>>>

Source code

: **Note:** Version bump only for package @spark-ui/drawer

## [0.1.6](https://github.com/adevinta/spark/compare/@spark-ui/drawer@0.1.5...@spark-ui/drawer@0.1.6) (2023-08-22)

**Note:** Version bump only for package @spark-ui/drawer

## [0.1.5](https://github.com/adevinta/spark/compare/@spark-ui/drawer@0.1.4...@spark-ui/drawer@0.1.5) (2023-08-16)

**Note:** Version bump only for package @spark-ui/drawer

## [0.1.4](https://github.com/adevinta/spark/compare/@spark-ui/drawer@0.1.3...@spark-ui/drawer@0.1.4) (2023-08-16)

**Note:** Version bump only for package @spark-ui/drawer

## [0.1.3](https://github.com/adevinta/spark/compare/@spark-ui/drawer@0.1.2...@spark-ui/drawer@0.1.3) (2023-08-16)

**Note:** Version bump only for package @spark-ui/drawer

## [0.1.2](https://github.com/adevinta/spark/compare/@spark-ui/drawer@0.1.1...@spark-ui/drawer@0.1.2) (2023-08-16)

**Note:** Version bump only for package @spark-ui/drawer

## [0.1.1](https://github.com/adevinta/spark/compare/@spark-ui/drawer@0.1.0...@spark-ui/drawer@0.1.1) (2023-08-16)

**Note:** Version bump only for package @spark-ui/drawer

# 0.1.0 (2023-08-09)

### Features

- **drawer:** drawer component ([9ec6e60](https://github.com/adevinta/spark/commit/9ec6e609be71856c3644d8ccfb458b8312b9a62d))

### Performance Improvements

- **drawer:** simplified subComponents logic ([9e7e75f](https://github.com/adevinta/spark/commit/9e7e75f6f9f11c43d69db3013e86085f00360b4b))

<<<

== Your task ==
All the lines above need to be printed again, exactly.

== Answer to this task ==
Source code

: **Note:** Version bump only for package @spark-ui/drawer

## [0.1.6](https://github.com/adevinta/spark/compare/@spark-ui/drawer@0.1.5...@spark-ui/drawer@0.1.6) (2023-08-22)

**Note:** Version bump only for package @spark-ui/drawer

## [0.1.5](https://github.com/adevinta/spark/compare/@spark-ui/drawer@0.1.4...@spark-ui/drawer@0.1.5) (2023-08-16)

**Note:** Version bump only for package @spark-ui/drawer

## [0.1.4](https://github.com/adevinta/spark/compare/@spark-ui/drawer@0.1.3...@spark-ui/drawer@0.1.4) (2023-08-16)

**Note:** Version bump only for package @spark-ui/drawer

## [0.1.3](https://github.com/adevinta/spark/compare/@spark-ui/drawer@0.1.2...@spark-ui/drawer@0.1.3) (2023-08-16)

**Note:** Version bump only for package @spark-ui/drawer

## [0.1.2](https://github.com/adevinta/spark/compare/@spark-ui/drawer@0.1.1...@spark-ui/drawer@0.1.2) (2023-08-16)

**Note:** Version bump only for package @spark-ui/drawer

## [0.1.1](https://github.com/adevinta/spark/compare/@spark-ui/drawer@0.1.0...@spark-ui/drawer@0.1.1) (2023-08-16)

**Note:** Version bump only for package @spark-ui/drawer

# 0.1.0 (2023-08-09)

### Features

- **drawer:** drawer component ([9ec6e60](https://github.com/adevinta/spark/commit/9ec6e609be71856c3644d8ccfb458b8312b9a62d))

### Performance Improvements

- **drawer:** simplified subComponents logic ([9e7e75f](https://github.com/adevinta/spark/commit/9e7e75f6f9f11c43d69db3013e86085f00360b4b))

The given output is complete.